• [Instructions]:
A. In the passage about the author's father, rewrite the text between "After he retired" and "and Walter Matthau.", inclusive, changing "security guard" to "night watchman".
B. Lay out the records from the line containing "Passer au player" through the end of the records as a Markdown table. Use the columns Row and Text, skip blank lines, and leave out the pictures.

• [Supplied text]:
# # #

As a young man, my dad escaped Porum to go to college at Northeastern Oklahoma State University in Tahlequah and dental school at the University of Missouri at Kansas City. And I say escaped. Because he left for dreams of a good life that he didn't think he could have in Porum. But as we all want recognition in our home towns, so did my dad.

After he retired from dentistry in about 1990, he started modeling and acting, first in Oklahoma and Texas and later in New York City. He had some success, like his lovely little part as a classy security guard in Home Alone II that delighted his granddaughter, although it was not the wild success he dreamed of. Those kinds of parts went to veteran male actors like Kirk Douglas, Henry Fonda and Walter Matthau.

He had his happiest acting experiences with the interactive New York murder mystery troupe, Murder Mystery Inc. -- always as the guy who dies, some times as a corrupt New York councilman with women on each arm, something his kids found humorous. We joked that he was dying to meet you and he "died" thousands of times.

But I digress. All that time he spent in exotic places around the world and Daddy still wanted to come back to Porum. After living in the always bustling New York City for two decades -- which he reveled in -- he was always drawn back to Porum.

My Aunt Louise (his older sister) and Uncle Bill lovingly purchased my dad's head stone and traveled there when it was set quietly May 27. I love that they did that as their last gift to him -- and us. They are very special people.

# # #

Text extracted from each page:
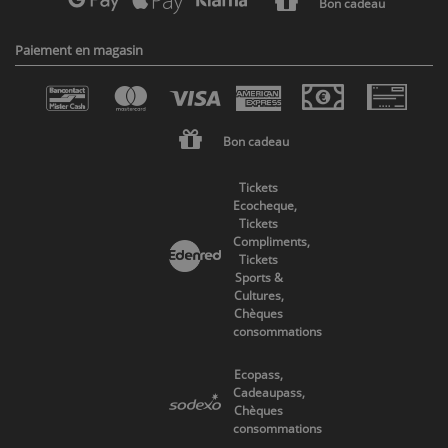
Bon cadeau
Paiement en magasin
Bon cadeau
Tickets
Ecocheque,
Tickets
Compliments,
Tickets
Sports &
Cultures,
Chèques
consommations
Ecopass,
Cadeaupass,
Chèques
consommations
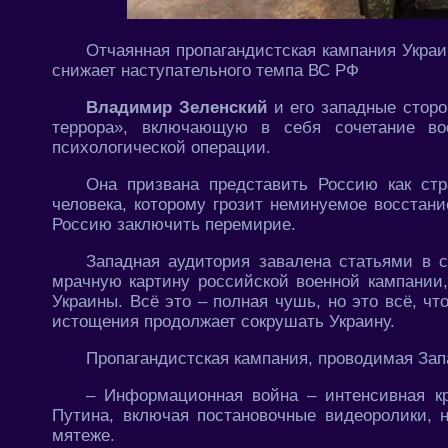
Отчаянная пропагандистская кампания Украи
снижает наступательного темпа ВС РФ
Владимир Зеленский
и его западные сторо
террора», включающую в себя сочетание во
психологической операции.
Она призвана представить Россию как стр
человека, которому грозит неминуемое восстани
Россию заключить перемирие.
Западная аудитория завалена статьями в 
мрачную картину российской военной кампании
Украины. Всё это – полная чушь, но это всё, чт
истощения продолжает сокрушать Украину.
Пропагандистская кампания, проводимая Зап
– Информационная война – интенсивная кр
Путина, включая постановочные видеоролики, 
мятеже.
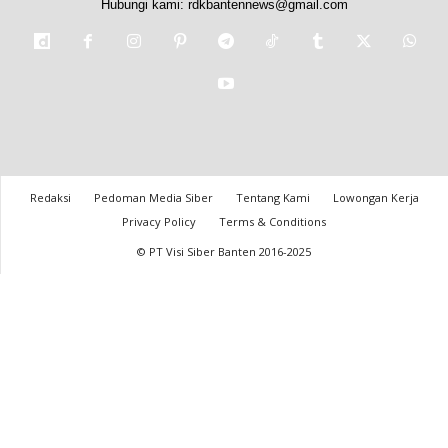
Hubungi kami:
rdkbantennews@gmail.com
Redaksi
Pedoman Media Siber
Tentang Kami
Lowongan Kerja
Privacy Policy
Terms & Conditions
© PT Visi Siber Banten 2016-2025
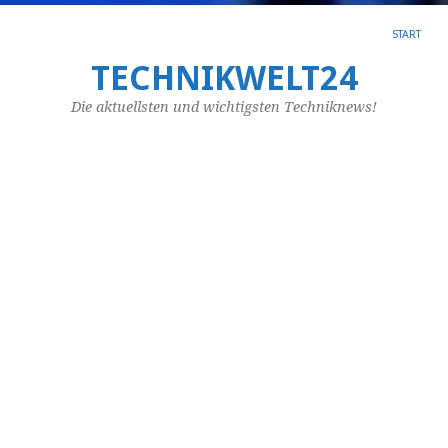
START
TECHNIKWELT24
SC
AR
Die aktuellsten und wichtigsten Techniknews!
PU
Ei
A
le
g
Je
Au
ke
da
Pr
plö
ist
de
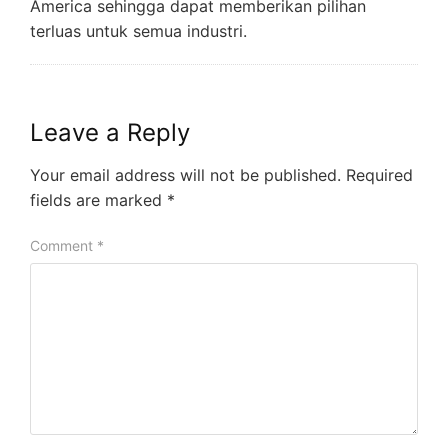
America sehingga dapat memberikan pilihan
terluas untuk semua industri.
Leave a Reply
Your email address will not be published.
Required
fields are marked
*
Comment
*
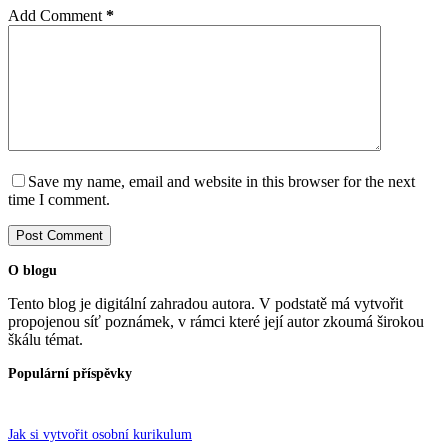
Add Comment
*
Save my name, email and website in this browser for the next
time I comment.
Post Comment
O blogu
Tento blog je digitální zahradou autora. V podstatě má vytvořit
propojenou síť poznámek, v rámci které její autor zkoumá širokou
škálu témat.
Populární příspěvky
Jak si vytvořit osobní kurikulum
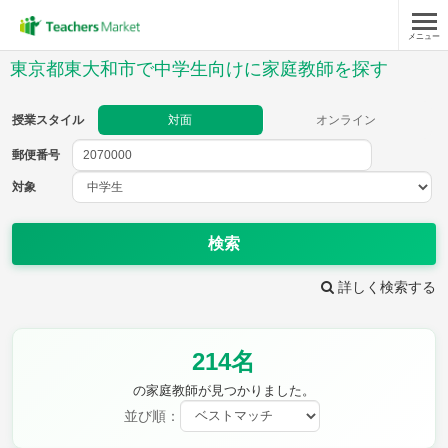
メニュー
授業スタイル
東京都東大和市で中学生向けに家庭教師を探す
対面
オンライン
授業スタイル
対面
オンライン
郵便番号
郵便
番号
対象
対象
検索
詳しく検索する
教科
214名
英語
数学
現代文
古典
理科
地理
の家庭教師が見つかりました。
歴史
公民
並び順：
芸術
音楽
保健体育
技術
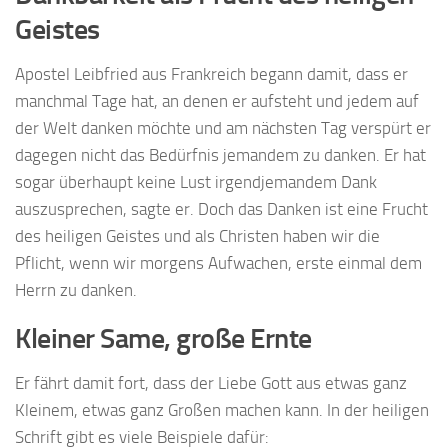
Geistes
Apostel Leibfried aus Frankreich begann damit, dass er
manchmal Tage hat, an denen er aufsteht und jedem auf
der Welt danken möchte und am nächsten Tag verspürt er
dagegen nicht das Bedürfnis jemandem zu danken. Er hat
sogar überhaupt keine Lust irgendjemandem Dank
auszusprechen, sagte er. Doch das Danken ist eine Frucht
des heiligen Geistes und als Christen haben wir die
Pflicht, wenn wir morgens Aufwachen, erste einmal dem
Herrn zu danken.
Kleiner Same, große Ernte
Er fährt damit fort, dass der Liebe Gott aus etwas ganz
Kleinem, etwas ganz Großen machen kann. In der heiligen
Schrift gibt es viele Beispiele dafür:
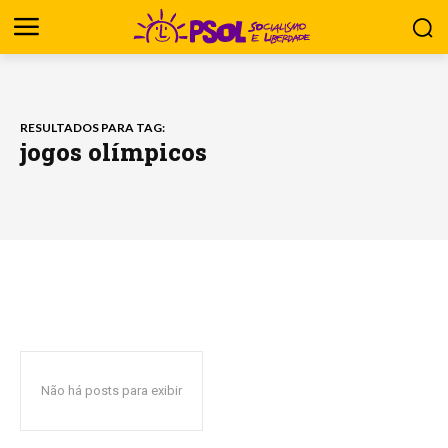
RESULTADOS PARA TAG:
jogos olímpicos
Não há posts para exibir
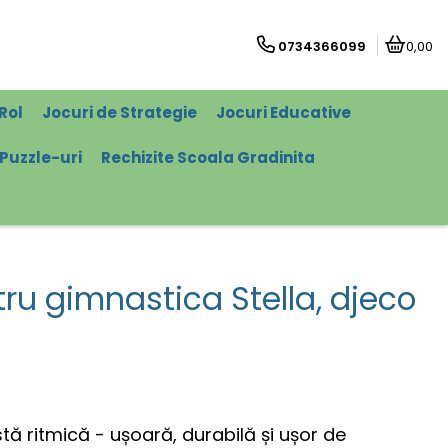
0734366099
0,00
Rol
Jocuri de Strategie
Jocuri Educative
Puzzle-uri
Rechizite Scoala Gradinita
ru gimnastica Stella, djeco
ă ritmică - ușoară, durabilă și ușor de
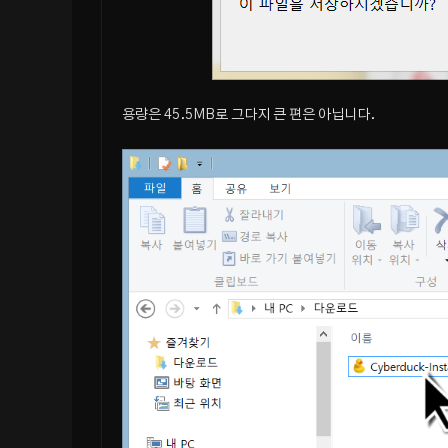
용량은 45.5MB로 그다지 큰 편은 아닙니다.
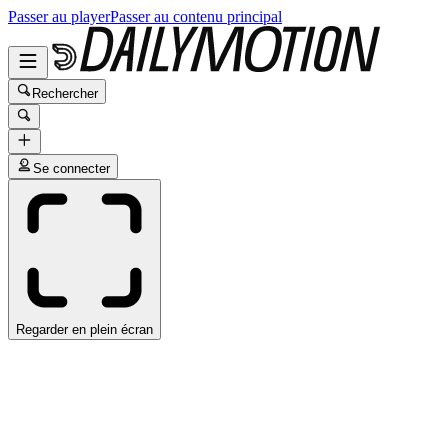
Passer au player
Passer au contenu principal
Rechercher
Se connecter
Regarder en plein écran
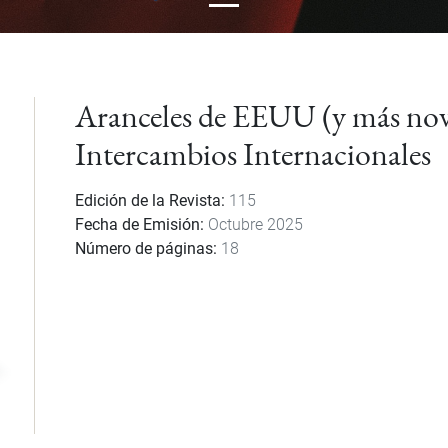
Aranceles de EEUU (y más nove
Intercambios Internacionales
Edición de la Revista
115
Fecha de Emisión
Octubre 2025
Número de páginas
18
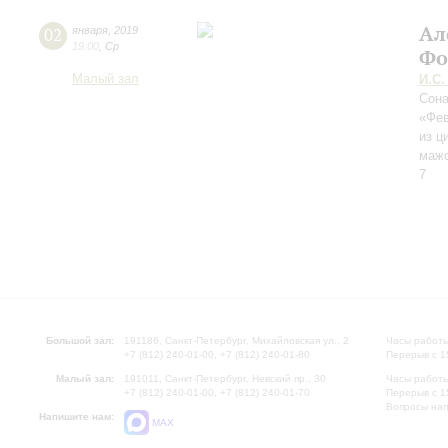
Ал
02
января
,
2019
19:00
,
Ср
Фо
Малый зал
И.С.
Сон
«Фев
из ц
маж
7
Большой зал:
191186, Санкт-Петербург, Михайловская ул., 2
Часы работы
+7 (812) 240-01-00, +7 (812) 240-01-80
Перерыв с 1
Малый зал:
191011, Санкт-Петербург, Невский пр., 30
Часы работы
+7 (812) 240-01-00, +7 (812) 240-01-70
Перерыв с 1
Вопросы на
Напишите нам:
MAX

# # #

• [Replies]:
A.
After he retired from dentistry in about 1990, he started modeling and acting, first in Oklahoma and Texas and later in New York City. He had some success, like his lovely little part as a classy night watchman in Home Alone II that delighted his granddaughter, although it was not the wild success he dreamed of. Those kinds of parts went to veteran male actors like Kirk Douglas, Henry Fonda and Walter Matthau.

B.
| Row | Text |
|---|---|
| 1 | Passer au player |
| 2 | Passer au contenu principal |
| 3 | Rechercher |
| 4 | Se connecter |
| 5 | Regarder en plein écran |
| 6 | Aranceles de EEUU (y más nove |
| 7 | Intercambios Internacionales |
| 8 | Edición de la Revista |
| 9 | 115 |
| 10 | Fecha de Emisión |
| 11 | Octubre 2025 |
| 12 | Número de páginas |
| 13 | 18 |
| 14 | Ал |
| 15 | 02 |
| 16 | января |
| 17 | , |
| 18 | 2019 |
| 19 | 19:00 |
| 20 | , |
| 21 | Ср |
| 22 | Фо |
| 23 | Малый зал |
| 24 | И.С. |
| 25 | Сон |
| 26 | «Фев |
| 27 | из ц |
| 28 | маж |
| 29 | 7 |
| 30 | Большой зал: |
| 31 | 191186, Санкт-Петербург, Михайловская ул., 2 |
| 32 | Часы работы |
| 33 | +7 (812) 240-01-00, +7 (812) 240-01-80 |
| 34 | Перерыв с 1 |
| 35 | Малый зал: |
| 36 | 191011, Санкт-Петербург, Невский пр., 30 |
| 37 | Часы работы |
| 38 | +7 (812) 240-01-00, +7 (812) 240-01-70 |
| 39 | Перерыв с 1 |
| 40 | Вопросы на |
| 41 | Напишите нам: |
| 42 | MAX |